- _Your task_: State how many lines in the records hold the word "stackoverflow", giving the number and no other text.

- _Task input_:

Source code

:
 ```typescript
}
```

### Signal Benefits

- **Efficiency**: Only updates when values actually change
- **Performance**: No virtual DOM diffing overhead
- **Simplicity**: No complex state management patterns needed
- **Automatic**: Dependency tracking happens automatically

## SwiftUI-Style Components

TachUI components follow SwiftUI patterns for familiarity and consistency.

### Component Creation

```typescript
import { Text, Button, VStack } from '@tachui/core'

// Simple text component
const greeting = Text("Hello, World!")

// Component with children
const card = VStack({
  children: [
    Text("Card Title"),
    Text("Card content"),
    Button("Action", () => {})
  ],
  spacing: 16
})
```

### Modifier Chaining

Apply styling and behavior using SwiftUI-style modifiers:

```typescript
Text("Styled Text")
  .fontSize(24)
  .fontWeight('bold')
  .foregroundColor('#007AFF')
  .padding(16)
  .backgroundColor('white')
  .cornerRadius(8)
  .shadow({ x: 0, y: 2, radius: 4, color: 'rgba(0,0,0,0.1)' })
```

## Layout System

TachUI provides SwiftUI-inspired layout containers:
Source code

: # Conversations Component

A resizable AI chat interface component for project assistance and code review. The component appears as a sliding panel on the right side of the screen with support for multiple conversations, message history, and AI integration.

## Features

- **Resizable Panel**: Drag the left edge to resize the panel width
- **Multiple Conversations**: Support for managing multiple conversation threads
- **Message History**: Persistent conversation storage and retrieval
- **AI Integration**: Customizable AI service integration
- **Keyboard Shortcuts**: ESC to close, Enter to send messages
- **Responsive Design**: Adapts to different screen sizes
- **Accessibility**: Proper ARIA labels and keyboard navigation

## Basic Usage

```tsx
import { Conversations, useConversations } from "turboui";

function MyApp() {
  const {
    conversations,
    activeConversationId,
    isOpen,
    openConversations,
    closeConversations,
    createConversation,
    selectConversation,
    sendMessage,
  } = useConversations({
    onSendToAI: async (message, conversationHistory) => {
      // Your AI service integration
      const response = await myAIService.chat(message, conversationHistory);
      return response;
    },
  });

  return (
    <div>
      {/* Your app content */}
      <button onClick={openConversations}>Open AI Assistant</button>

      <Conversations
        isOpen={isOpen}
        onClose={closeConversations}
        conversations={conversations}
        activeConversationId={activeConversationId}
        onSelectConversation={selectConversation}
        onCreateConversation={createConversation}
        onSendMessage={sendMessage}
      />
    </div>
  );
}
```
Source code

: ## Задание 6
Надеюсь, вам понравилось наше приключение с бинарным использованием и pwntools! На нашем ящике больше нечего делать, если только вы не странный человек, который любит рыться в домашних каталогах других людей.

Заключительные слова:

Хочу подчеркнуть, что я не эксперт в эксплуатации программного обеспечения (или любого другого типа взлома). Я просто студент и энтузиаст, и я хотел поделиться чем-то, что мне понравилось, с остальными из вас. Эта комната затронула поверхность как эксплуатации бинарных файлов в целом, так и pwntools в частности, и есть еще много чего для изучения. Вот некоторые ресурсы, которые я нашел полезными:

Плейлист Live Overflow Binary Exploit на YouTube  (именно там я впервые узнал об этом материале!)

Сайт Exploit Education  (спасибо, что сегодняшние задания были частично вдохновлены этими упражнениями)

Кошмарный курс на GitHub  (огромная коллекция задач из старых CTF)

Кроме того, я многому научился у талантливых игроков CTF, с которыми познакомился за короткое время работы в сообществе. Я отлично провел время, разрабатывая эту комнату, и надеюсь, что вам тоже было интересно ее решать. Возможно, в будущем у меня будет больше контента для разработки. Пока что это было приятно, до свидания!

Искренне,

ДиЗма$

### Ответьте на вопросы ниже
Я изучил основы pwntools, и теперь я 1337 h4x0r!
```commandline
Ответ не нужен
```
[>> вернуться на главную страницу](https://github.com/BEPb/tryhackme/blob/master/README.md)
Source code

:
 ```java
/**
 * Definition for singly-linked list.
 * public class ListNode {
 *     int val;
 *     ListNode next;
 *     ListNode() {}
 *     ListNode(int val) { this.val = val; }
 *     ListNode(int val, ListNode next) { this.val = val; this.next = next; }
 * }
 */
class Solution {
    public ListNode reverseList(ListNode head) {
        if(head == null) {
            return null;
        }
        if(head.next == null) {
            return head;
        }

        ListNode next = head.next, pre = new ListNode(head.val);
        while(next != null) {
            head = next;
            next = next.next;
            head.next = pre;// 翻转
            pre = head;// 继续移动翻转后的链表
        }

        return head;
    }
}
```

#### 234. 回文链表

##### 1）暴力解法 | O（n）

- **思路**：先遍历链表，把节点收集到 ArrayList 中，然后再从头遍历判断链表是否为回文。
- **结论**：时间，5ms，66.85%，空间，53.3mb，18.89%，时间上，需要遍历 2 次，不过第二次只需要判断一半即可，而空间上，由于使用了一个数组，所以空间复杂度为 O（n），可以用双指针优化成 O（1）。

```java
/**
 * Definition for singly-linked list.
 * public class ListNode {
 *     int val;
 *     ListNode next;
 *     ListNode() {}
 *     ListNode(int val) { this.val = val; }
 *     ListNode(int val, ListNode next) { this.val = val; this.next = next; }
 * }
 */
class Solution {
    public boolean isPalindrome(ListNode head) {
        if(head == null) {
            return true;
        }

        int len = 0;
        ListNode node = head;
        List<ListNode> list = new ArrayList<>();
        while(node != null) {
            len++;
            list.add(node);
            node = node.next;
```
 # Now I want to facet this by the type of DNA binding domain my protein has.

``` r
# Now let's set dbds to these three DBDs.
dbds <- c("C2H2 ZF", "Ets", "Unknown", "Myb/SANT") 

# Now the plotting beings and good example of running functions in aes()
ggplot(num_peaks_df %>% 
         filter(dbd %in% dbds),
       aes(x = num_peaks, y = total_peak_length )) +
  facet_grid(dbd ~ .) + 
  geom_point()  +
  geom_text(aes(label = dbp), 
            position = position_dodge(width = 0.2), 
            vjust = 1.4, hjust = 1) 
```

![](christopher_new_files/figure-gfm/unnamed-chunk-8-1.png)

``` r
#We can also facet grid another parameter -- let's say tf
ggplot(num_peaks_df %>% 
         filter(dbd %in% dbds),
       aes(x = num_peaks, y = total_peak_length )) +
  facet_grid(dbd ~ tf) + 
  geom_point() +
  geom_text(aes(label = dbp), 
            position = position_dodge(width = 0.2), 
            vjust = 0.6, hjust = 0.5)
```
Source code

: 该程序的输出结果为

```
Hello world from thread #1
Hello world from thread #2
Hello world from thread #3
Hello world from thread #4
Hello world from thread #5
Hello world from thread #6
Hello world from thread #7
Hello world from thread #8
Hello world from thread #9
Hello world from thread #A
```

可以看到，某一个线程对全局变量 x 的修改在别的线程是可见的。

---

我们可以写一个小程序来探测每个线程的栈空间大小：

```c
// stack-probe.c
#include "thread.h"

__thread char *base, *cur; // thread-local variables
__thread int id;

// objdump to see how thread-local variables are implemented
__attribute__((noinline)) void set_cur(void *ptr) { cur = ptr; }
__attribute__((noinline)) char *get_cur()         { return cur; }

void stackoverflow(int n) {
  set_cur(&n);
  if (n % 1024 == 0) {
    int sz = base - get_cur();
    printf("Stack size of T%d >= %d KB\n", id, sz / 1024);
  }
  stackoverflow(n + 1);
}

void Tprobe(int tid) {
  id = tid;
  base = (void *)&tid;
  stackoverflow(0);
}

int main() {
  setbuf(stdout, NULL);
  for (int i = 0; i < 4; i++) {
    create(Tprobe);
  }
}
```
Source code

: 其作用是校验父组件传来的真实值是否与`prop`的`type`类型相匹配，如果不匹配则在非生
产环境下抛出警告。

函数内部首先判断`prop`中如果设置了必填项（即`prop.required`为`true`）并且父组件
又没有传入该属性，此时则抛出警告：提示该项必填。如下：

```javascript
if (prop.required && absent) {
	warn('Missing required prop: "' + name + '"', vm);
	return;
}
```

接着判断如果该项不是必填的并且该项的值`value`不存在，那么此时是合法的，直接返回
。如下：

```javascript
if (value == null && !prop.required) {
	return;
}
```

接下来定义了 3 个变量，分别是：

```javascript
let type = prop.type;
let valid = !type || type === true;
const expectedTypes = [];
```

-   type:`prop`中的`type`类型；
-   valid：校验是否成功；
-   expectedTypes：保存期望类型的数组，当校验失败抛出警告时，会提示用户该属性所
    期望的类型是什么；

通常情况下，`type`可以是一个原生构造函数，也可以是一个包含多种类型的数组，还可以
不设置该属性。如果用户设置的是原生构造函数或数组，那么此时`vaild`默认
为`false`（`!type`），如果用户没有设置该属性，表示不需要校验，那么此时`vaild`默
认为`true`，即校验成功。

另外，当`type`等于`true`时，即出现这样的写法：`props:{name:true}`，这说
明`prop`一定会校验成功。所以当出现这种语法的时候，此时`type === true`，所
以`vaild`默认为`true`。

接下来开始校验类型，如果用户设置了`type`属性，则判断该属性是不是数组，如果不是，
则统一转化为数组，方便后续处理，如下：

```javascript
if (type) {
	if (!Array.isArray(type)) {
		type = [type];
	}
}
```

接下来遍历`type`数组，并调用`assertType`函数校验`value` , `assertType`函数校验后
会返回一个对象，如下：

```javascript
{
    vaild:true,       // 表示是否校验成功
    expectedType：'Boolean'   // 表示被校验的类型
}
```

- _Exercise answer_: 3